As elites sociais dos primeiros séculos da Idade Média se formaram progressivamente, segundo o modelo de conduta dos monges. Estes lhes modelaram o caráter e os rústicos costumes, segundo a dignidade eclesiástica, e ao longo dos séculos foram destilando uma nobreza. Não descuidaram dos modos e da mesa. Em recíproco entendimento entre o ideal da nobreza e a habilidade dos cozinheiros, surgiram paulatinamente ao longo dos séculos os chefs famosos.
Pratos célebres tomaram o nome de nobres a quem sua cozinha dedicou tais elaborações: vitelos levam muitas vezes o nome dos duques de Lavallière; o Príncipe de Condé deu nome a sopas, que nos gélidos invernos confortam os que as tomam; até hoje se aprecia o filé à Chateaubriand ou o frango a la Reine (à moda da rainha). A nobreza, zelosa de toda estética, deu aos pratos não só sabor, mas um décor maravilhoso, segundo o princípio “se a vista não tem uma surpresa, o apetite não é suficientemente despertado”.

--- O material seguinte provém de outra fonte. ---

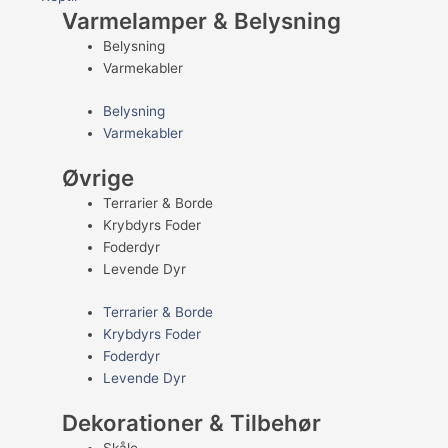
Varmelamper & Belysning
Belysning
Varmekabler
Belysning
Varmekabler
Øvrige
Terrarier & Borde
Krybdyrs Foder
Foderdyr
Levende Dyr
Terrarier & Borde
Krybdyrs Foder
Foderdyr
Levende Dyr
Dekorationer & Tilbehør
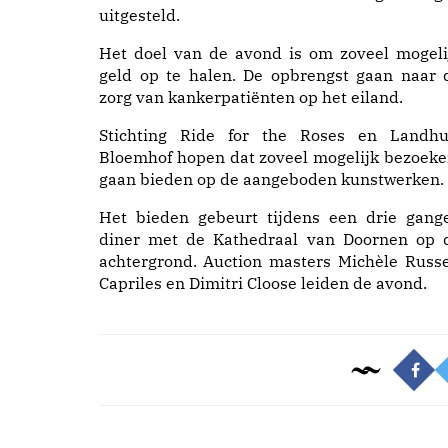
uitgesteld.
Het doel van de avond is om zoveel mogeli
geld op te halen. De opbrengst gaan naar 
zorg van kankerpatiënten op het eiland.
Stichting Ride for the Roses en Landhu
Bloemhof hopen dat zoveel mogelijk bezoeke
gaan bieden op de aangeboden kunstwerken.
Het bieden gebeurt tijdens een drie gang
diner met de Kathedraal van Doornen op 
achtergrond. Auction masters Michèle Russel-
Capriles en Dimitri Cloose leiden de avond.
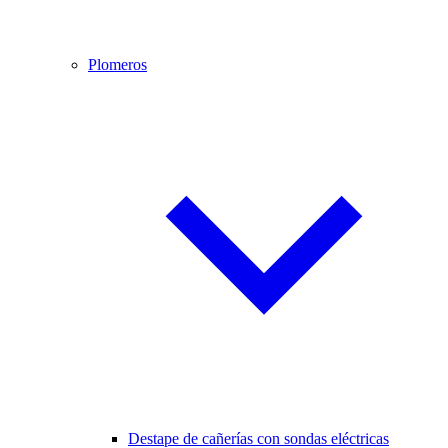
Plomeros
Destape de cañerías con sondas eléctricas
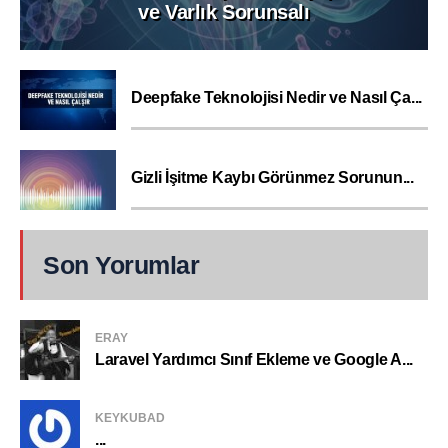
ve Varlık Sorunsalı
Deepfake Teknolojisi Nedir ve Nasıl Ça...
Gizli İşitme Kaybı Görünmez Sorunun...
Son Yorumlar
ERAY
Laravel Yardımcı Sınıf Ekleme ve Google A...
KEYKUBAD
...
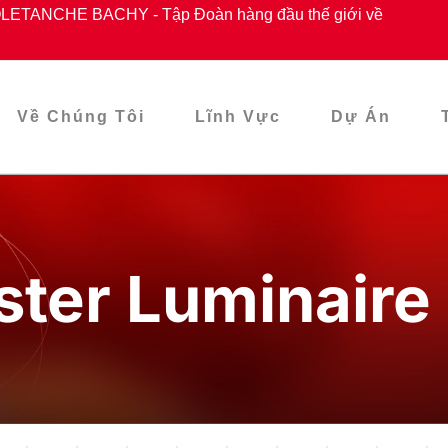
ETANCHE BACHY - Tập Đoàn hàng đầu thế giới về
Về Chúng Tôi
Lĩnh Vực
Dự Án
ter Luminaire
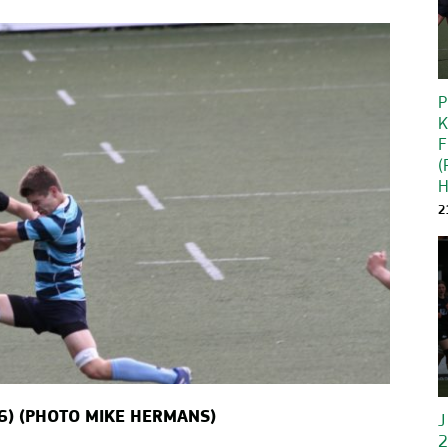
P
K
F
(
H
2
(6) (PHOTO MIKE HERMANS)
J
2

Se a aristocracia elevou a culinária francesa ao parnaso das artes, evidentemente essa elevação contou com a participação do homem do campo — simples hortelãos ou fazendeiros, cultivadores, modestos vinicultores, e tantos outros despretensiosos camponeses. Sem a aristocracia eles não aprimorariam seus produtos, mas sem o homem do campo o húmus agrícola civilizador não chegaria à elite. Portanto, a mesa uniu jubilosamente as classes sociais.

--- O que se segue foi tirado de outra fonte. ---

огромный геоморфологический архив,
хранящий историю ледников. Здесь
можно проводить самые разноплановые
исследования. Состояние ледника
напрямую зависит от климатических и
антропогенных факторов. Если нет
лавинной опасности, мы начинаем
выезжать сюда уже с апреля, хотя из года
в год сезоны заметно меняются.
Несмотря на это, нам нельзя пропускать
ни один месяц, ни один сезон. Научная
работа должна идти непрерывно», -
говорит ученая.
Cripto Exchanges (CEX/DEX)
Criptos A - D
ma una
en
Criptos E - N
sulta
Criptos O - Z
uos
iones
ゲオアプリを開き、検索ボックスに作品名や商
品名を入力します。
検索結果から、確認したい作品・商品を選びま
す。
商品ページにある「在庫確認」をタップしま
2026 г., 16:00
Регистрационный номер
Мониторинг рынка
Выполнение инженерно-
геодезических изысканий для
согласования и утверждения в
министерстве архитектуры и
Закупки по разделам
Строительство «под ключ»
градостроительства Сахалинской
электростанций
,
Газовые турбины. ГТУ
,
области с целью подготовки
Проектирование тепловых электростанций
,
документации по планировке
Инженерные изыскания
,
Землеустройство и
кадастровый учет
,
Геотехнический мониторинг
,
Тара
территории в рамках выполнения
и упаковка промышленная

Inspiração angélica no aprimoramento dos sabores
Antes de ser luxo, essa arte era caridade. Por caridade se entende os ritos da cortesia a fim de tratar bem o próximo. Esses ritos eram inúmeros, e em alguma medida ainda permanecem. A boa mesa tem o dom de serenar os ânimos e distender os espíritos, dispondo-os à concórdia. Os bons pratos fazem os bons amigos, e a qualidade suscita a caridade. O filme dinamarquês “A festa de Babette” ilustra de modo prazenteiro esta verdade — a cozinha de Babette movia os corações.
A cultura cristã tem como regentes e protetores os três arcanjos de conhecidos nomes — São Miguel, São Gabriel e São Rafael. Segundo o Prof. Plinio Corrêa de Oliveira, o Príncipe da milícia celeste, São Miguel, tem funções guerreiras, foi seu brado Quis ut Deus que esmagou a revolta dos anjos e precipitou no Inferno os anjos maus. São Gabriel, com iluminada missão diplomática, foi o embaixador do Altíssimo junto a Nossa Senhora, e com seu tato apuradíssimo perguntou delicadamente à Virgem Maria se Ela consentiria em ser a Mãe do Messias. São Rafael, cuja viagem guiando Tobias é longamente narrada na Sagrada Escritura, ajuda os homens nas dificuldades da vida e inspira-os a seguir os bons caminhos.
Os anjos iluminam, guardam, inspiram e governam todas as ações humanas. O milagre no convento de São Bruno comprovou a sacralidade angélica do lugar e das funções ali realizadas. Ao retratá-lo, Murillo parece ter traçado os rumos da cozinha francesa, assistida pelos três Arcanjos. Inicialmente uma fase atribuível à ação de São Miguel, lutando para vencer a rusticidade pagã entranhada nas almas. Na fase seguinte, São Gabriel fez com que a elevação da mesa cumprisse o mandato do amor ao próximo, proporcionando fraternas reuniões. E finalmente o arcanjo São Rafael seria o orientador do senso espiritual francês, nas vias ascensionais dos requintados sabores.
“A cozinha dos anjos”, de Murillo, poderia chamar-se “Os anjos cozinheiros”. O milagre sacralizou o local, o que ali se fez e quem o fez. Esse milagre ocorrido na Espanha, e perenizado por um de seus maiores pintores, foi tomado a sério pela França, como um fator de superior unidade da Cristandade; pois a culinária une não somente as classes; une também as nações entre si. E une os homens aos anjos.
Uma França sem restaurantes como outrora, sem grandes cozinhas e grandes cozinheiros assemelha-se a uma França sem anjos.